START Supplied data
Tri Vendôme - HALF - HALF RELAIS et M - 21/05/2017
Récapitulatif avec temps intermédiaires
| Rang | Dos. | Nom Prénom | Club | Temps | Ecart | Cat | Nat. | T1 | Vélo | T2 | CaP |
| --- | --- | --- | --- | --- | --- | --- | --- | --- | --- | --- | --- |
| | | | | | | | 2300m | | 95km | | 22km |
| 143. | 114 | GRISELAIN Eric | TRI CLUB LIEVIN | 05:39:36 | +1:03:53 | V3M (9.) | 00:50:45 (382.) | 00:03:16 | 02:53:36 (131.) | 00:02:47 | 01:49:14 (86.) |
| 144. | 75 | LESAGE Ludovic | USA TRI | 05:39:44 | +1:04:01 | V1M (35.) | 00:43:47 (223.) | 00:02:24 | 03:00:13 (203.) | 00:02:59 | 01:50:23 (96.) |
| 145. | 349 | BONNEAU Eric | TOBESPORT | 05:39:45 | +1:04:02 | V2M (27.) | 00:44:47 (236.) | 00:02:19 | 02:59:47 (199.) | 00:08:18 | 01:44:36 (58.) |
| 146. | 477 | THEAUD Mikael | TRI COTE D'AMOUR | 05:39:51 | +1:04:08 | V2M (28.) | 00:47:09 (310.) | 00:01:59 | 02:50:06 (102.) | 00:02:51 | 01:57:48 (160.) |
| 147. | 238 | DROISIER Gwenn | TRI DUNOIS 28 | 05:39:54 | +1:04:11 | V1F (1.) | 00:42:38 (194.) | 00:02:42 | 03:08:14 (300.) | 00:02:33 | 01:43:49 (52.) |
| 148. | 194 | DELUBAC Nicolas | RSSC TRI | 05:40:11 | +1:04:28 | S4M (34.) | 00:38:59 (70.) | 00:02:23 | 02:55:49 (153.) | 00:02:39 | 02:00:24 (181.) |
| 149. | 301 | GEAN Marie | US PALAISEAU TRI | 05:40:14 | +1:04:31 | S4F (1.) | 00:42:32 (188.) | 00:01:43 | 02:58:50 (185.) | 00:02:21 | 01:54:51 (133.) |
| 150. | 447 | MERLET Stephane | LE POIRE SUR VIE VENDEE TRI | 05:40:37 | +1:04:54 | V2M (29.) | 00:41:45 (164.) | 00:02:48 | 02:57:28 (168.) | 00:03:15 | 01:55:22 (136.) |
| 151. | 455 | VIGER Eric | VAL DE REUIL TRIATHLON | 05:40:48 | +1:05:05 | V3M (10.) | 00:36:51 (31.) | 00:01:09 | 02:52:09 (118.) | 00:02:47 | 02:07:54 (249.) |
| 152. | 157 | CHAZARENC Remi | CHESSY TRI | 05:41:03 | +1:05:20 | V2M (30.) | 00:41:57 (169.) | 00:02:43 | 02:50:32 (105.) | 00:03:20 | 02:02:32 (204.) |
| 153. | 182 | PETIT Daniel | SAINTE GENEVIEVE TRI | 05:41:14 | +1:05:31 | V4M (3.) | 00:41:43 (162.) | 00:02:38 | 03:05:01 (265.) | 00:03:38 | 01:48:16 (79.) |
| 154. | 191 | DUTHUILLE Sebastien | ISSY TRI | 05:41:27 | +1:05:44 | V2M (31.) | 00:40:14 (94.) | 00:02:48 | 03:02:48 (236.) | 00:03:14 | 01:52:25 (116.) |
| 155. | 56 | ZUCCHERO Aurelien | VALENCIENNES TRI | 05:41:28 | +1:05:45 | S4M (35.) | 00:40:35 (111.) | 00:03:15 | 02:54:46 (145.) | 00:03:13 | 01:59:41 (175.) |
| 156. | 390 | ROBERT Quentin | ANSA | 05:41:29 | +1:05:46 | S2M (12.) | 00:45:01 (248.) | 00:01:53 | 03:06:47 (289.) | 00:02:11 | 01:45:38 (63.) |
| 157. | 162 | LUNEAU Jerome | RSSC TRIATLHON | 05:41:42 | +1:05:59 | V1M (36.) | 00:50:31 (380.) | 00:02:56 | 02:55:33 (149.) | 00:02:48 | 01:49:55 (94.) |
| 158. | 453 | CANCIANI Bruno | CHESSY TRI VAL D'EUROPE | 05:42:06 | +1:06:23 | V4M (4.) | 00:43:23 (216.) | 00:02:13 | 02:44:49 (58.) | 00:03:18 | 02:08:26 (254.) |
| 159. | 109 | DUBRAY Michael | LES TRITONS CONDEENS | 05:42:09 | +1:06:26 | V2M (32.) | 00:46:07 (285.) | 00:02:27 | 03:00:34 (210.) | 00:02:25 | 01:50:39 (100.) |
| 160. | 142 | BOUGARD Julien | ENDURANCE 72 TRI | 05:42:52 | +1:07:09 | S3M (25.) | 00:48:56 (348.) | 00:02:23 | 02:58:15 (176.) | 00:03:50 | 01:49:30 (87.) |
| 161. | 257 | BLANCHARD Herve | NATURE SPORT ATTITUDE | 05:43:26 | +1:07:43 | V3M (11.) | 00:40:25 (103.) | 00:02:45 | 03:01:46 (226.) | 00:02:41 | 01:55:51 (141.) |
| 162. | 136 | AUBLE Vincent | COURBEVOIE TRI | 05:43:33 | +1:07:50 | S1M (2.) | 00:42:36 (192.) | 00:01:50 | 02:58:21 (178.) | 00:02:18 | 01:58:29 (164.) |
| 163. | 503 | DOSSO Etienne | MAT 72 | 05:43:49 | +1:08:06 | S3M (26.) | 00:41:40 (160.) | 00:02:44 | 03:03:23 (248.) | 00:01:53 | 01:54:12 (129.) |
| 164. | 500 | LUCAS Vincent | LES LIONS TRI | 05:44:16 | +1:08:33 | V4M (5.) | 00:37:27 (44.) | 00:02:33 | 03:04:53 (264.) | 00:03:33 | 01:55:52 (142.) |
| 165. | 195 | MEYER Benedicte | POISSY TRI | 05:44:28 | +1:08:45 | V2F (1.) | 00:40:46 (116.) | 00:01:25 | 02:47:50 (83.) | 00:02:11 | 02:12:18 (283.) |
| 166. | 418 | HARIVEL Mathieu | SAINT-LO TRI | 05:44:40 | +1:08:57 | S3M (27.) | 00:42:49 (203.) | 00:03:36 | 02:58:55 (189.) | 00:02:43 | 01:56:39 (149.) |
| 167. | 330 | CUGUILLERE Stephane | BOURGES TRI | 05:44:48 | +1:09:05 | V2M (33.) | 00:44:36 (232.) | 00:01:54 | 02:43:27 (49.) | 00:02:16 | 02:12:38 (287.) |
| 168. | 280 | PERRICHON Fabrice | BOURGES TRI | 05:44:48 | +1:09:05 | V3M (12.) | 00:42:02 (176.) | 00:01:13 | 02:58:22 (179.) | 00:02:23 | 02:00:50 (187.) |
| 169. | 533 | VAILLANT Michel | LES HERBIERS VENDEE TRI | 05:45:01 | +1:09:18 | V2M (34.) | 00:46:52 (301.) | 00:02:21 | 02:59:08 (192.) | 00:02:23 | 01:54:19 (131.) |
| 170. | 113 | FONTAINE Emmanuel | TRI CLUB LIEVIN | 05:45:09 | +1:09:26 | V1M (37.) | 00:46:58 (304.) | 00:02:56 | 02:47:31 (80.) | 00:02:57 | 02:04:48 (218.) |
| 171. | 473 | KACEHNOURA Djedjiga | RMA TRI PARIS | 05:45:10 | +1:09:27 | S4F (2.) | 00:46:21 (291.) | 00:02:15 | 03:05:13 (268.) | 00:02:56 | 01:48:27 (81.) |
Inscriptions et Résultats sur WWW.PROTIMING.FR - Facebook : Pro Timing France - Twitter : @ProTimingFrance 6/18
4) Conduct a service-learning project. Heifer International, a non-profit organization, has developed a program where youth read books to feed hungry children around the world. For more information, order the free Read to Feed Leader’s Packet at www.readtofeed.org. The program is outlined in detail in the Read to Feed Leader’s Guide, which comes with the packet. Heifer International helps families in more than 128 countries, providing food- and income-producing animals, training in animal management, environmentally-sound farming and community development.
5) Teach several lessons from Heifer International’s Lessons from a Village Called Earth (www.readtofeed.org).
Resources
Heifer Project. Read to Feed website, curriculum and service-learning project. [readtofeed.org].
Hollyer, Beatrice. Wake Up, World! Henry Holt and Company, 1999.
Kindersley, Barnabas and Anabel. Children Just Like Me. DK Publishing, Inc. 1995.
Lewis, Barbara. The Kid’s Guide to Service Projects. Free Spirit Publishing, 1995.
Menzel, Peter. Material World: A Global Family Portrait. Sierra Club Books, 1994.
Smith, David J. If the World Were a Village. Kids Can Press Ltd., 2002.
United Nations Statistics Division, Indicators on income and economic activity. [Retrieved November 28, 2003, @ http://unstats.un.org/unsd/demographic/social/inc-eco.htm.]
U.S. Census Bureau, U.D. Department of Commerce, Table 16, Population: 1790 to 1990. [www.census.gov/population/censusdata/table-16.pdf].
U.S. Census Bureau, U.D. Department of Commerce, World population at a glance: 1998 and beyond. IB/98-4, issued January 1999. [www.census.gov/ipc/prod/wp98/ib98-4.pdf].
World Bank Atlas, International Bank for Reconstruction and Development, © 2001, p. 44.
END Supplied data
# Task:
Only the lines from the one with "United Nations Statistics" through the end of the data should be printed, each exactly as it appears.

# Written answer:
United Nations Statistics Division, Indicators on income and economic activity. [Retrieved November 28, 2003, @ http://unstats.un.org/unsd/demographic/social/inc-eco.htm.]
U.S. Census Bureau, U.D. Department of Commerce, Table 16, Population: 1790 to 1990. [www.census.gov/population/censusdata/table-16.pdf].
U.S. Census Bureau, U.D. Department of Commerce, World population at a glance: 1998 and beyond. IB/98-4, issued January 1999. [www.census.gov/ipc/prod/wp98/ib98-4.pdf].
World Bank Atlas, International Bank for Reconstruction and Development, © 2001, p. 44.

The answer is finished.